* WHAT THE EXERCISE ASKS
How many lines in the records below contain the string "yaratıcı"? Reply with the number alone.

Text data extracted from pages
%%

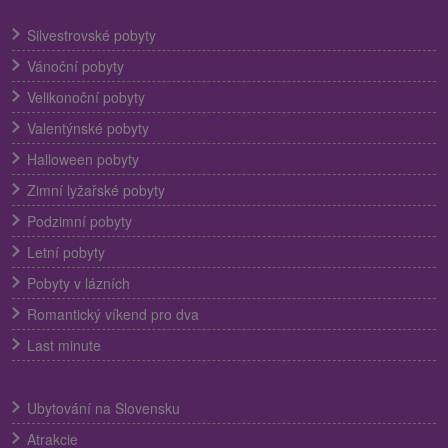
Silvestrovské pobyty
Vánoční pobyty
Velikonoční pobyty
Valentýnské pobyty
Halloween pobyty
Zimní lyžařské pobyty
Podzimní pobyty
Letní pobyty
Pobyty v lázních
Romantický víkend pro dva
Last minute
Ubytování na Slovensku
Atrakcie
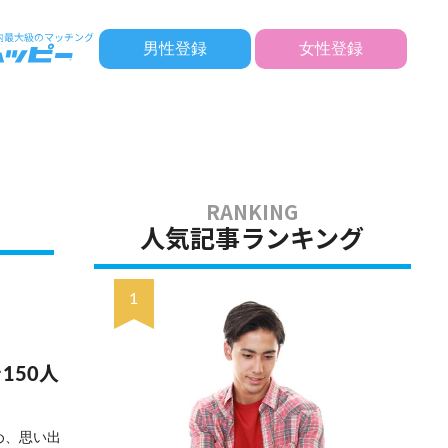
男性登録
女性登録
人気記事ランキング
150人
め、思い出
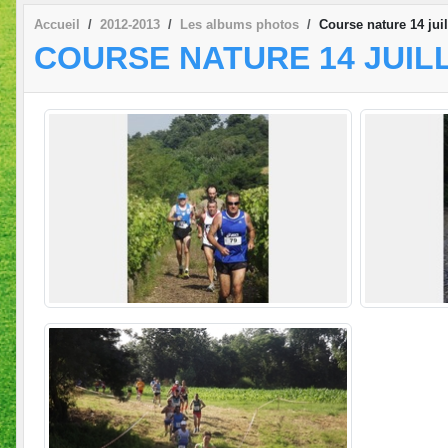
Accueil
2012-2013
Les albums photos
Course nature 14 juil
COURSE NATURE 14 JUILL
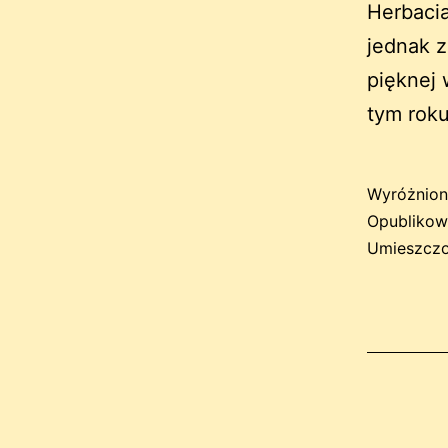
Herbacia
jednak z
pięknej 
tym roku
Wyróżnion
Opubliko
Umieszczo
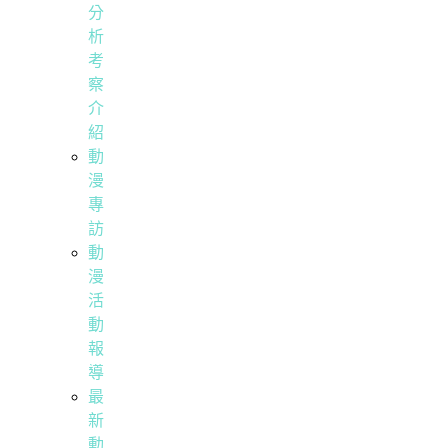
分
析
考
察
介
紹
動
漫
專
訪
動
漫
活
動
報
導
最
新
動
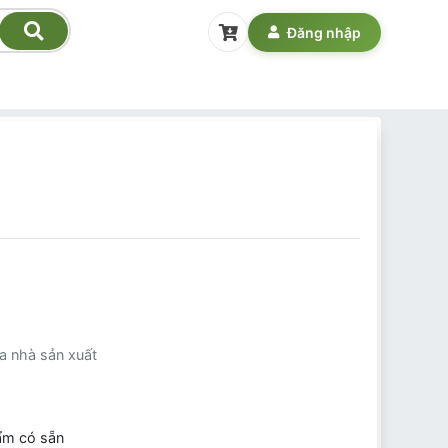
Đăng nhập
a nhà sản xuất
ẩm có sẵn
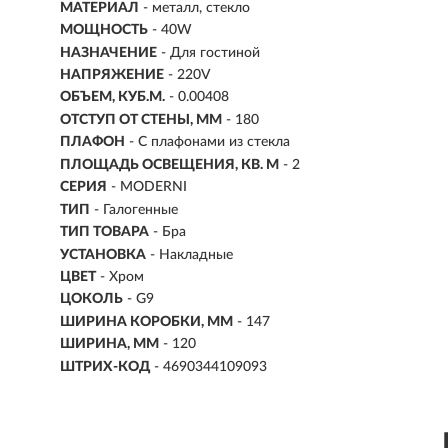
МАТЕРИАЛ
- металл, стекло
МОЩНОСТЬ
- 40W
НАЗНАЧЕНИЕ
- Для гостиной
НАПРЯЖЕНИЕ
- 220V
ОБЪЕМ, КУБ.М.
- 0.00408
ОТСТУП ОТ СТЕНЫ, ММ
- 180
ПЛАФОН
- С плафонами из стекла
ПЛОЩАДЬ ОСВЕЩЕНИЯ, КВ. М
- 2
СЕРИЯ
- MODERNI
ТИП
-
Галогенные
ТИП ТОВАРА
- Бра
УСТАНОВКА
-
Накладные
ЦВЕТ
- Хром
ЦОКОЛЬ
-
G9
ШИРИНА КОРОБКИ, ММ
- 147
ШИРИНА, ММ
- 120
ШТРИХ-КОД
- 4690344109093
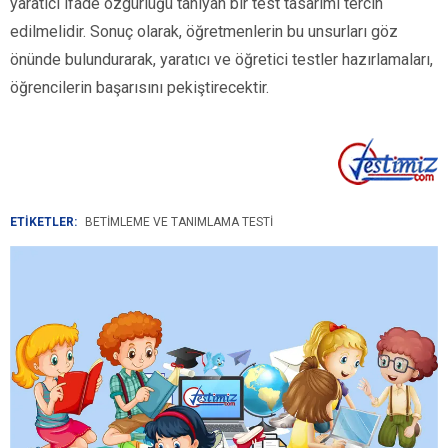
yaratıcı ifade özgürlüğü tanıyan bir test tasarımı tercih
edilmelidir. Sonuç olarak, öğretmenlerin bu unsurları göz
önünde bulundurarak, yaratıcı ve öğretici testler hazırlamaları,
öğrencilerin başarısını pekiştirecektir.
ETİKETLER:
BETIMLEME VE TANIMLAMA TESTI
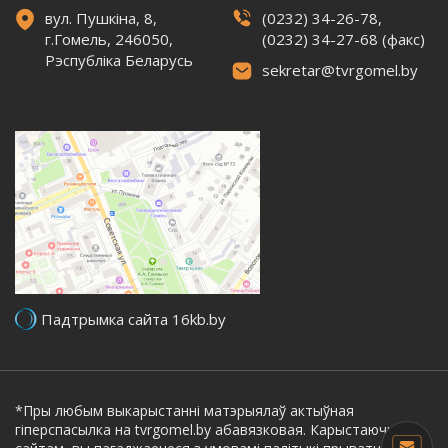
вул. Пушкіна, 8,
(0232) 34-26-78,
г.Гомель, 246050,
(0232) 34-27-68 (факс)
Рэспубліка Беларусь
sekretar@tvrgomel.by
Падтрымка сайта 16kb.by
*Пры любым выкарыстанні матэрыялаў актыўная
гіперспасылка на tvrgomel.by абавязковая. Карыстаючыся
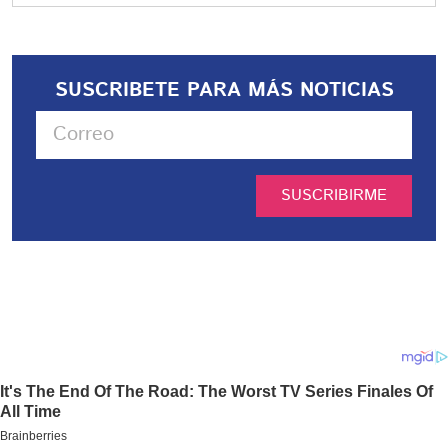
SUSCRIBETE PARA MÁS NOTICIAS
SUSCRIBIRME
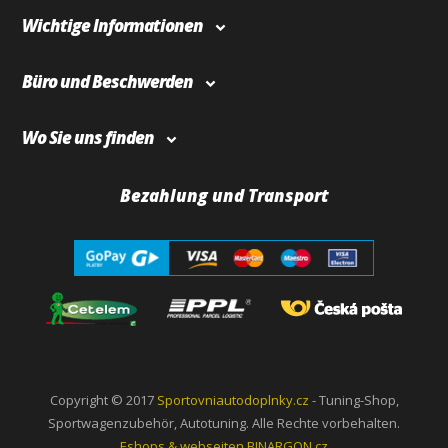
Wichtige Informationen
Büro und Beschwerden
Wo Sie uns finden
Bezahlung und Transport
Copyright © 2017
Sportovniautodoplnky.cz
- Tuning-Shop,
Sportwagenzubehör, Autotuning. Alle Rechte vorbehalten.
Eshops & webseiten
BINARGON.cz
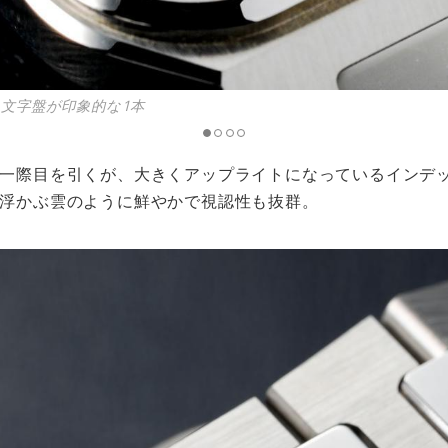
文字盤が印象的な1本
一際目を引くが、大きくアップライトになっているインデ
浮かぶ雲のように鮮やかで視認性も抜群。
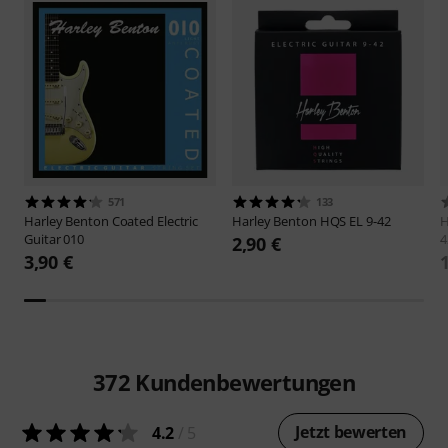
571
133
Harley Benton
Coated Electric
Harley Benton
HQS EL 9-42
H
Guitar 010
4
2,90 €
3,90 €
372
Kundenbewertungen
Jetzt bewerten
4.2
/ 5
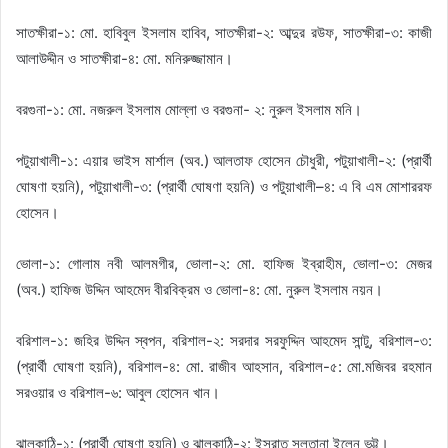
সাতক্ষীরা-১: মো. হাবিবুল ইসলাম হাবিব, সাতক্ষীরা-২: আব্দুর রউফ, সাতক্ষীরা-৩: কাজী
আলাউদ্দীন ও সাতক্ষীরা-৪: মো. মনিরুজ্জামান।
বরগুনা-১: মো. নজরুল ইসলাম মোল্লা ও বরগুনা- ২: নুরুল ইসলাম মনি।
পটুয়াখালী-১: এয়ার ভাইস মার্শাল (অব.) আলতাফ হোসেন চৌধুরী, পটুয়াখালী-২: (প্রার্থী
ঘোষণা হয়নি), পটুয়াখালী-৩: (প্রার্থী ঘোষণা হয়নি) ও পটুয়াখালী–৪: এ বি এম মোশাররফ
হোসেন।
ভোলা-১: গোলাম নবী আলমগীর, ভোলা-২: মো. হাফিজ ইব্রাহীম, ভোলা-৩: মেজর
(অব.) হাফিজ উদ্দিন আহমেদ বীরবিক্রম ও ভোলা-৪: মো. নুরুল ইসলাম নয়ন।
বরিশাল-১: জহির উদ্দিন স্বপন, বরিশাল-২: সরদার সরফুদ্দিন আহমেদ সান্টু, বরিশাল-৩:
(প্রার্থী ঘোষণা হয়নি), বরিশাল-৪: মো. রাজীব আহসান, বরিশাল-৫: মো.মজিবর রহমান
সরওয়ার ও বরিশাল-৬: আবুল হোসেন খান।
ঝালকাঠি-১: (প্রার্থী ঘোষণা হয়নি) ও ঝালকাঠি-২: ইসরাত সুলতানা ইলেন ভুট্টু।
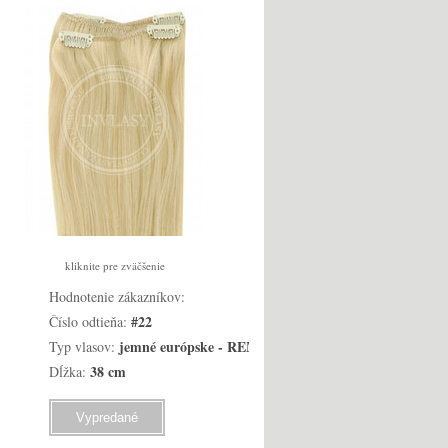
kliknite pre zväčšenie
(
5
)
Hodnotenie zákazníkov:
#22
Číslo odtieňa:
jemné európske - REMY
Typ vlasov:
38 cm
Dĺžka:
Vypredané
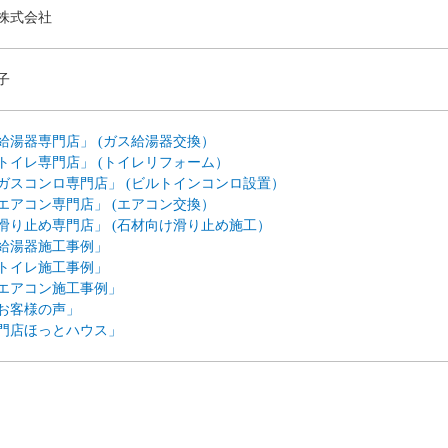
株式会社
子
給湯器専門店」 (ガス給湯器交換）
トイレ専門店」 (トイレリフォーム）
ガスコンロ専門店」 (ビルトインコンロ設置）
エアコン専門店」 (エアコン交換）
滑り止め専門店」 (石材向け滑り止め施工）
給湯器施工事例」
トイレ施工事例」
エアコン施工事例」
お客様の声」
門店ほっとハウス」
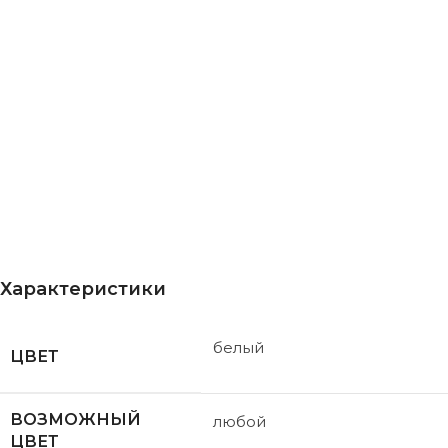
Характеристики
белый
ЦВЕТ
ВОЗМОЖНЫЙ
любой
ЦВЕТ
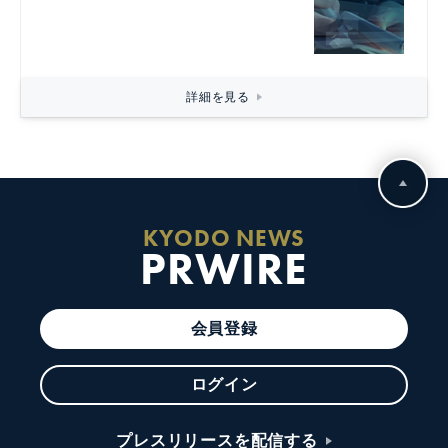
詳細を見る
KYODO NEWS
PRWIRE
会員登録
ログイン
プレスリリースを配信する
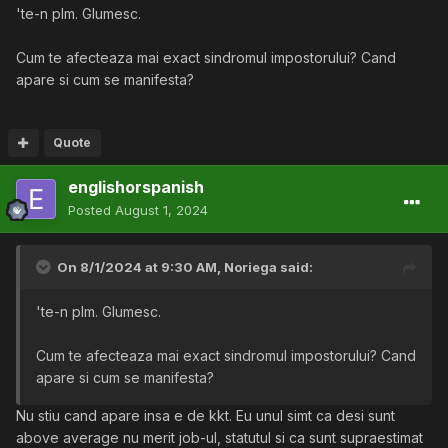
'te-n plm. Glumesc.
Cum te afecteaza mai exact sindromul impostorului? Cand
apare si cum se manifesta?
Quote
englishorspanish
Posted
August 1, 2024
On 8/1/2024 at 9:30 AM,
Noriega
said:
'te-n plm. Glumesc.
Cum te afecteaza mai exact sindromul impostorului? Cand
apare si cum se manifesta?
Nu stiu cand apare insa e de kkt. Eu unul simt ca desi sunt
above average nu merit job-ul, statutul si ca sunt supraestimat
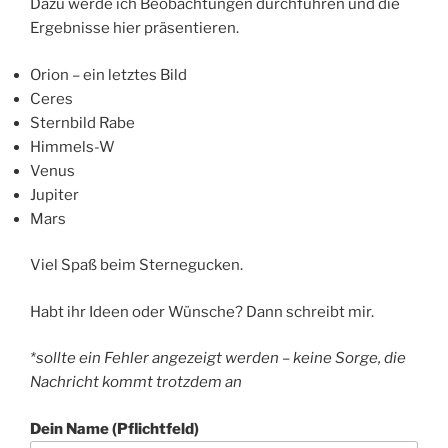
Dazu werde ich Beobachtungen durchführen und die
Ergebnisse hier präsentieren.
Orion – ein letztes Bild
Ceres
Sternbild Rabe
Himmels-W
Venus
Jupiter
Mars
Viel Spaß beim Sternegucken.
Habt ihr Ideen oder Wünsche? Dann schreibt mir.
*sollte ein Fehler angezeigt werden – keine Sorge, die
Nachricht kommt trotzdem an
Dein Name (Pflichtfeld)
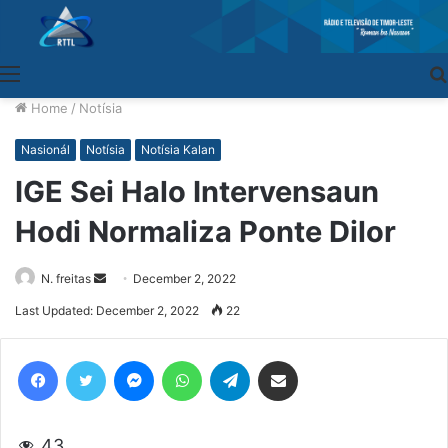
Menu
Home
/
Notísia
Nasionál
Notísia
Notísia Kalan
IGE Sei Halo Intervensaun
Hodi Normaliza Ponte Dilor
N. freitas
Send
December 2, 2022
an
Last Updated: December 2, 2022
22
email
Facebook
Twitter
Messenger
WhatsApp
Telegram
Share via Email
43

%%

* TASK OUTPUT
2